Taur had been right to ban her from this place. Just as Cielcif had described for her, in the center of the symbol of life, an aquamarine statue of a mermaid held Merwin’s Crystal aloft. The mermaid and her priceless treasure were intact! The base of the sculpture was carefully fitted into a block of lapis lazuli carved to resemble an ocean wave. The lapis was deeply embedded in the mosaic of the floor.

Merwin’s Crystal was completely enclosed by the delicate fingers of the mermaid’s hands. The power of it emanated in strong undulating waves that enfolded her, uplifted her—and calmed. Despite the chill of the water streaming from her, a sense of warmth pervaded all her limbs and she knew it was transferred to the small, shivering bodies of the children also.

‘You have come,’
it seemed to be saying,
‘and not before time. Take me into your hands. Lift me out from the top.’

‘Can I—have it, Mobuon?’ Ugo asked, between gulping sobs.

Startled by the intrusion of the baby voice into the powerful moment of connection with the Crystal, Gynevra stared down at her son. Golden hair plastered to his scalp and tear-filled eyes large and luminous green, Ugo gazed wide-eyed at the tiny luminescent fire that danced in the crystal heart then reached out a hand.

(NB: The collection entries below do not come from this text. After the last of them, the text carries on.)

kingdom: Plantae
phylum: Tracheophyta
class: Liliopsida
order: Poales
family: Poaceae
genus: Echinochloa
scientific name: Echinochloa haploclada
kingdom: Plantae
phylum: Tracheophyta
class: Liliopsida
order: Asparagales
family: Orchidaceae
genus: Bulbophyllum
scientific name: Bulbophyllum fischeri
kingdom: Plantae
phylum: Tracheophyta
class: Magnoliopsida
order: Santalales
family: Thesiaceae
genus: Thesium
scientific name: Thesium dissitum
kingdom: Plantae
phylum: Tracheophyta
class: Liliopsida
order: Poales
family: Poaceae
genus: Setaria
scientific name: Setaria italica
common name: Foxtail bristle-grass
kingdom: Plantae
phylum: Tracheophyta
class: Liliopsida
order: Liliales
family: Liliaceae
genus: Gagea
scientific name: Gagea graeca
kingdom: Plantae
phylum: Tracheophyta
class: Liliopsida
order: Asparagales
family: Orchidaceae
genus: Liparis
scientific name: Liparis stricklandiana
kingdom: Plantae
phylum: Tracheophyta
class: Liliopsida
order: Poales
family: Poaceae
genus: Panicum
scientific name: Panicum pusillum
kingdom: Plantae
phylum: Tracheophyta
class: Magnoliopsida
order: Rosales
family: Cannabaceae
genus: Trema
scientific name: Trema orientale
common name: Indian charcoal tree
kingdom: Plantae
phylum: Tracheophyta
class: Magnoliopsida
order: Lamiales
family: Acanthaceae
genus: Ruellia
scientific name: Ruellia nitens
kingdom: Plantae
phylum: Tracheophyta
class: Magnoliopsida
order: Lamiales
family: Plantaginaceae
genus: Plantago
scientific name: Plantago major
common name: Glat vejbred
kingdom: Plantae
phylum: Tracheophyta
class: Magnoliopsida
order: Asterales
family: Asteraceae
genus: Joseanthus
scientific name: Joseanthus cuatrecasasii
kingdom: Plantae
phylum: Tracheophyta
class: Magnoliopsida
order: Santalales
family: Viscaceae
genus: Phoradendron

Gynevra looked back at the crystal. Aware she was already in semi-trance she adjusted the children in their makeshift slings and approached the mermaid. Reaching into the cradling hands she took the crystal octahedron carefully into her own.

‘Give me unto the child. He will have need of my power on his journey.’

Startled by the clarity of the communication she did as bid and immediately Ugo calmed completely. Scarce aware of her actions, she settled into one of the hematite chairs and snuggled the children against her breast. Electra’s tiny thumb found its way into her mouth. Qerlim stood, as if guarding the entrance.

Ugo touched a chubby finger to the crystal point then snatched it back with a small gasp. Wondering what he’d felt Gynevra also tested the point with her finger and a sudden smile touched her lips at the prickle of energy.